= Given task =
From the message below on case sensitivity of Scheme symbols, extract verbatim the passage from "Ah, I think" to "means, isn't it?".

= Extract =
■ ■ ■ ■ ■ ■ ■

Erich Rast scripsit:

> I completely agree the two *symbols* should be eq? if the language is
> set to being case-insensitive. But when you convert the symbols to
> strings/unicode, foo has to yield "foo" and FOO has to yield "FOO", the
> two strings not being string=? even when the language is set to being
> case-insensitive. 

Ah, I think I see.  You want a Scheme in which symbols which differ in
case are identical (in the sense of eq?) but discernible (by calling
symbol->string and string=?).  I hereby dub this "Non-Cartesian Scheme",
since Decartes was the first to make heavy use of the indiscernibility
of identicals.

That is not at all what pre-R6RS Schemes do: Foo and foo are spellings
of the same identical and indiscernible symbol.  And although Scheme
breaches the identity of indiscernibles (#\A and #\A may or may not be
identical in the sense of eq?, though they are indiscernible otherwise),
it still abides by the indiscernibility of identicals.

> That's pretty much what case preserving means, isn't it?

■ ■ ■ ■ ■ ■ ■

= Dataset excerpts =
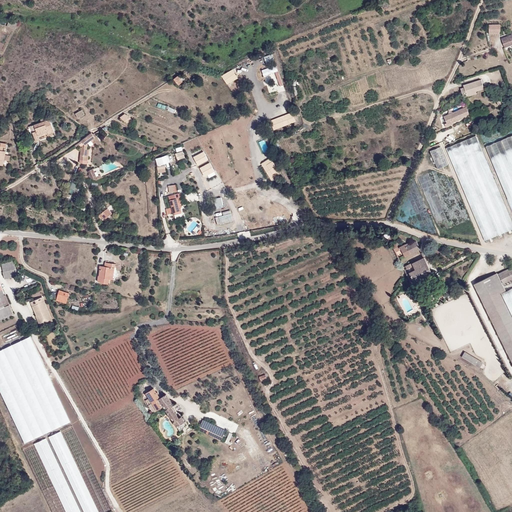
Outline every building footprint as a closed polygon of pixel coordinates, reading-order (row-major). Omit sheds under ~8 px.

■ ■ ■ ■ ■ ■ ■

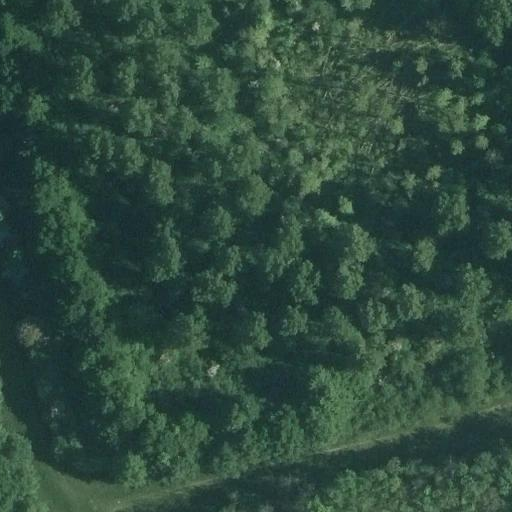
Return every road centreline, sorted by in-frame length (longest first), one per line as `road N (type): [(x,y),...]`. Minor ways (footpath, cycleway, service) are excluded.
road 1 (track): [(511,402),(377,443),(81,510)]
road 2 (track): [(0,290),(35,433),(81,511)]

■ ■ ■ ■ ■ ■ ■

= Exercise answer =
Ah, I think I see.  You want a Scheme in which symbols which differ in
case are identical (in the sense of eq?) but discernible (by calling
symbol->string and string=?).  I hereby dub this "Non-Cartesian Scheme",
since Decartes was the first to make heavy use of the indiscernibility
of identicals.

That is not at all what pre-R6RS Schemes do: Foo and foo are spellings
of the same identical and indiscernible symbol.  And although Scheme
breaches the identity of indiscernibles (#\A and #\A may or may not be
identical in the sense of eq?, though they are indiscernible otherwise),
it still abides by the indiscernibility of identicals.

> That's pretty much what case preserving means, isn't it?